A report with findings_outstanding > 0 gets bounced. Mechanically, with no discussion. The orchestrator stopped being a negotiator and became a gate.

Then the Pipeline Tested Itself

Hours after the optimization shipped, something unplanned happened. Two triage runs (one booted by the operator, one delegated to a background agent) raced into the same session directory, minutes apart, neither aware of the other.

Two fully independent analyses of the same 35 open tickets.

They agreed on everything material:

  • Same open count, same status histogram
  • Same deploy-state snapshot
  • Same carve-outs, down to the individual tickets awaiting stakeholder answers
  • Same core grouping of the actionable work

Different group names. Identical conclusions.

When two independent runs converge on 35 of 35 tickets, the outcomes are not riding on model temperature or session luck. The protocol is carrying the work. That is the property you want before handing a pipeline more autonomy, and you usually only get to observe it by accident.

Every Collision Is a Missing Lock

The collision still exposed a gap.

The merge queue had a lock. The migration numbers had claims. The triage directory had neither. Nothing said "this run is taken."

The fix took one paragraph in the protocol: the first action of any triage run is now writing a claim file into the session directory. A claimed directory means boot a second round or ask the operator.

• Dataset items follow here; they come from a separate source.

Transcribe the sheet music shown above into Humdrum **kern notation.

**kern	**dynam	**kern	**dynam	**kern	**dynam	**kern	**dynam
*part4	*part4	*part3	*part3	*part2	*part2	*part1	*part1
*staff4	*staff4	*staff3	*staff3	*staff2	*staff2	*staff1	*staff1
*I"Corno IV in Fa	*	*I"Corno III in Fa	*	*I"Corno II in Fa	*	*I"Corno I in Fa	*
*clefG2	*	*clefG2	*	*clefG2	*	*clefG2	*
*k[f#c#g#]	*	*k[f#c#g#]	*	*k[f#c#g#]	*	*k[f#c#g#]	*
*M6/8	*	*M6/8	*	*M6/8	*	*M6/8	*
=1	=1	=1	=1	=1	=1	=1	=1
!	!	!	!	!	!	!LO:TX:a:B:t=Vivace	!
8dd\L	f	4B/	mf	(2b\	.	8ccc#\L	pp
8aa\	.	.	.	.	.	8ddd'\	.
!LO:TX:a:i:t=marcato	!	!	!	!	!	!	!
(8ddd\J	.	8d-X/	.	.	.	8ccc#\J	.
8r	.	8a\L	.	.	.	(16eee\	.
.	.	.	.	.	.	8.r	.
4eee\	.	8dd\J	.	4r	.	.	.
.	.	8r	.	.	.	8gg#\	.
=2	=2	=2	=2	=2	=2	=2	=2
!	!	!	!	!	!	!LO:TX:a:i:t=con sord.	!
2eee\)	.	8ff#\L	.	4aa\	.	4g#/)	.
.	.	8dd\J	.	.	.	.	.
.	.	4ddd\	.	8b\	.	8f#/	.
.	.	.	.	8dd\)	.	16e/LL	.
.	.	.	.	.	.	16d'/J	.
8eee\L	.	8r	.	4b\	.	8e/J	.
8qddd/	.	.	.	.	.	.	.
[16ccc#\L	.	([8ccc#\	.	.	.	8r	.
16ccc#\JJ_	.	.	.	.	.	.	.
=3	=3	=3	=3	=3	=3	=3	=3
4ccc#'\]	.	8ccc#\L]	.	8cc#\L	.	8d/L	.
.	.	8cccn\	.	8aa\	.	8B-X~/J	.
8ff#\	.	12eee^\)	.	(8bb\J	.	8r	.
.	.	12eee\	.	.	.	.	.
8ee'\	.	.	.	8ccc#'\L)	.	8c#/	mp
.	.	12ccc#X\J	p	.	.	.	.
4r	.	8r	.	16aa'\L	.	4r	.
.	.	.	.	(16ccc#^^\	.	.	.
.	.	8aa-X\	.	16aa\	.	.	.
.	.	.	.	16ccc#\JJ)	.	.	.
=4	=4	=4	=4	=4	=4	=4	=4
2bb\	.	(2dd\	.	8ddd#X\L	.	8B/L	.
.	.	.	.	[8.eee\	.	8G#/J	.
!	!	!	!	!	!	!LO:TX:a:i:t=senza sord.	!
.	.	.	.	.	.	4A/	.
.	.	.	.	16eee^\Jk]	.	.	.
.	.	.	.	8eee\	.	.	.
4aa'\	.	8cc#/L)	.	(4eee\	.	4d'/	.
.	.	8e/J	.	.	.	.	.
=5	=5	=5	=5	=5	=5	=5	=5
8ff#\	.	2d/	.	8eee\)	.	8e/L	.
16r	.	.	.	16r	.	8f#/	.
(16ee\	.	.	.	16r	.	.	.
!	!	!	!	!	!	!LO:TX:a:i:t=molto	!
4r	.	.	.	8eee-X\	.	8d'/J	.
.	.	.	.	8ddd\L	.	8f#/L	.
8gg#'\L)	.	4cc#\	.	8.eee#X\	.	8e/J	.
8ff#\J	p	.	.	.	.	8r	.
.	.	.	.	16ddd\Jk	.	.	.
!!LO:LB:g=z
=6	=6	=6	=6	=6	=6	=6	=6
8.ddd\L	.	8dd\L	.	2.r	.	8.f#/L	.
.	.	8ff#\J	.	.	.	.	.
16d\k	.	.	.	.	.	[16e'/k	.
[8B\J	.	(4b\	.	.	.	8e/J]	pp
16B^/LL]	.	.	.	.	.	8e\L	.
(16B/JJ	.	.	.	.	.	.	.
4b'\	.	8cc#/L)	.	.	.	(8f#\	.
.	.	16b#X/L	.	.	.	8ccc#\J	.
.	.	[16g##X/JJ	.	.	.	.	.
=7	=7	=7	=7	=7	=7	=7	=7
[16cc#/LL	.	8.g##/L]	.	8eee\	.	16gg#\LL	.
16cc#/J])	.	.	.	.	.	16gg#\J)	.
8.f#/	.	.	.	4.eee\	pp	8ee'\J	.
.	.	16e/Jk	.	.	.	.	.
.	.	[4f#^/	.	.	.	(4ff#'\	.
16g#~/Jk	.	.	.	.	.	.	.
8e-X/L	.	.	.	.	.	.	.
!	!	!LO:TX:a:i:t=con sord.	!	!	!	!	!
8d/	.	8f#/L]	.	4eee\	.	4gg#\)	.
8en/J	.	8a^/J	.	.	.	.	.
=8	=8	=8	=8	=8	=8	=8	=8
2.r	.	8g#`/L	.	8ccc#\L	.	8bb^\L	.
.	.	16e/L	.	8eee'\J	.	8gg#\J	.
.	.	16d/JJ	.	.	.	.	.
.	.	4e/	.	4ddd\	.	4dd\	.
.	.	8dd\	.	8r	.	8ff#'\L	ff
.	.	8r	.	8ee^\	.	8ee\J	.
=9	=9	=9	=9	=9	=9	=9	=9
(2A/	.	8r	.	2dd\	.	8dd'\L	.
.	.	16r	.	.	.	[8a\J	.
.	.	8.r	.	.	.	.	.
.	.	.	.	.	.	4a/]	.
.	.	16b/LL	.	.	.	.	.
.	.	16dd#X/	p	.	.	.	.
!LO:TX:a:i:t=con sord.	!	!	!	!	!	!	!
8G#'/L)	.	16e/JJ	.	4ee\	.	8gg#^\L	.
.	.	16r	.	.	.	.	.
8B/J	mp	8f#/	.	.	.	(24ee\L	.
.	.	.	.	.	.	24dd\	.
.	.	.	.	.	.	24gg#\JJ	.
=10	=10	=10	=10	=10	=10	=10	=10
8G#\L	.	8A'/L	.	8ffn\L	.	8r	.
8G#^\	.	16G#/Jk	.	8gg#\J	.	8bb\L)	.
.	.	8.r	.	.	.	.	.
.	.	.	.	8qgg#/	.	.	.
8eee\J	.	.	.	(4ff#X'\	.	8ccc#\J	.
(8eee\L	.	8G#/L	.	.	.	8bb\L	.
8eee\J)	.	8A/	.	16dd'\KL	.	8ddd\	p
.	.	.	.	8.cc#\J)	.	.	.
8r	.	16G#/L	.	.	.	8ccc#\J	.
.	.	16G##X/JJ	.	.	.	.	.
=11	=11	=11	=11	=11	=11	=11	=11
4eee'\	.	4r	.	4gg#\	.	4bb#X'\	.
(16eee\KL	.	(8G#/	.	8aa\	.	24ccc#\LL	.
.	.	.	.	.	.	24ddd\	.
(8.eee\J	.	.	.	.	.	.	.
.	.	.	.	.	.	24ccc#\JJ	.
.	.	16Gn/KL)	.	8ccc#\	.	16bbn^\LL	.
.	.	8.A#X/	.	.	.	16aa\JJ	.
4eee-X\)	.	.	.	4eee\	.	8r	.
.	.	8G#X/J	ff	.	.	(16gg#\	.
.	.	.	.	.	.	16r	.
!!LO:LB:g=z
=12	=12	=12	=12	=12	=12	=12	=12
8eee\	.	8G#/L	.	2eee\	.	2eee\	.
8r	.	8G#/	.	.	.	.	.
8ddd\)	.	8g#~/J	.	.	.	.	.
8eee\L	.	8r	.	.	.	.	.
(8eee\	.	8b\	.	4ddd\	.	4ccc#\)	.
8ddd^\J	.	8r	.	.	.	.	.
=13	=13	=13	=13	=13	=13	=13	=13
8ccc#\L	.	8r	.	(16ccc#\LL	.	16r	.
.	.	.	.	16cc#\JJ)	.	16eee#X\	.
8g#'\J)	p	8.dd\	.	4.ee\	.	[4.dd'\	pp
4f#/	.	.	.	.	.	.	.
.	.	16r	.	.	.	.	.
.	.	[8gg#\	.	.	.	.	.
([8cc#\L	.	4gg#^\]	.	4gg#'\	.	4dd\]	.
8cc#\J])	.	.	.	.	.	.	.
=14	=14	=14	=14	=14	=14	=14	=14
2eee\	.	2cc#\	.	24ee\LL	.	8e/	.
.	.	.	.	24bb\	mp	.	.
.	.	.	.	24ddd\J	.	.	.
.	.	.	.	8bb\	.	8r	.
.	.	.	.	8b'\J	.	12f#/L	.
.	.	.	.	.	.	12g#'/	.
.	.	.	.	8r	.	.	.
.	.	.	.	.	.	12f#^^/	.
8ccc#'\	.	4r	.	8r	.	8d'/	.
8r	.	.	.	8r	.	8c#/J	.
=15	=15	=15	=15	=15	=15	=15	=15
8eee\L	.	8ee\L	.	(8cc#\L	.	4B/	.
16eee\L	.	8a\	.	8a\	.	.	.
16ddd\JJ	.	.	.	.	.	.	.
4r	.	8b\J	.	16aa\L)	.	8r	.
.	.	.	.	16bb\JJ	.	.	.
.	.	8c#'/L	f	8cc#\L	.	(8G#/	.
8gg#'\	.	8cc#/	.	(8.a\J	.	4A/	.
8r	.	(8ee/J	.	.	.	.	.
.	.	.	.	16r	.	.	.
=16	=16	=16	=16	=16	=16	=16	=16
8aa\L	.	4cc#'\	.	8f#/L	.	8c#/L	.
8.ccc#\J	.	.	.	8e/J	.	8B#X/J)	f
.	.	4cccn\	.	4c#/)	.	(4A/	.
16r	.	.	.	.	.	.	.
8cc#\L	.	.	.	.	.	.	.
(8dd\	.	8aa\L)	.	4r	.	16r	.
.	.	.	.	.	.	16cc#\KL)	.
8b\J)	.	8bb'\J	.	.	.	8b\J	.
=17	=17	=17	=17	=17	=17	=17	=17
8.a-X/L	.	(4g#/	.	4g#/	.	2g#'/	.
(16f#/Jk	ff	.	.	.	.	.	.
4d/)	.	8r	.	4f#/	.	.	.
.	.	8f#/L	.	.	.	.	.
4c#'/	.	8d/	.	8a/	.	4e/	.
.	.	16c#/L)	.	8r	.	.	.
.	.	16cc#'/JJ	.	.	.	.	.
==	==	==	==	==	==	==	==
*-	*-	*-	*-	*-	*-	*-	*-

One duplicated hour of compute bought a permanent coordination guarantee, and the duplicate run doubled as the validation study.

The Numbers

MetricBeforeAfter
Session ledger116 KB5 KB
Shipped-pending log69 KB9 KB
False "merge-ready" claims~25% of reportsBounced by schema
Stale-derived state incidents20 (derived live)
Independent triage agreementuntested35/35 tickets

Takeaways

  • Coordination files are working memory. If every agent reads a file at boot, history does not belong in it.
  • Store claims, derive facts. Anything with a source of truth goes stale the moment you write it down somewhere else.
  • Put contracts in the completion format, not the instructions. Schemas get enforced; prose gets re-litigated.
  • Two independent runs agreeing on the same inputs is a better trust signal than any benchmark.
  • Every collision is a missing lock. Fix the protocol, not the participants.

The bottleneck in this pipeline was never the models. It was the filing system.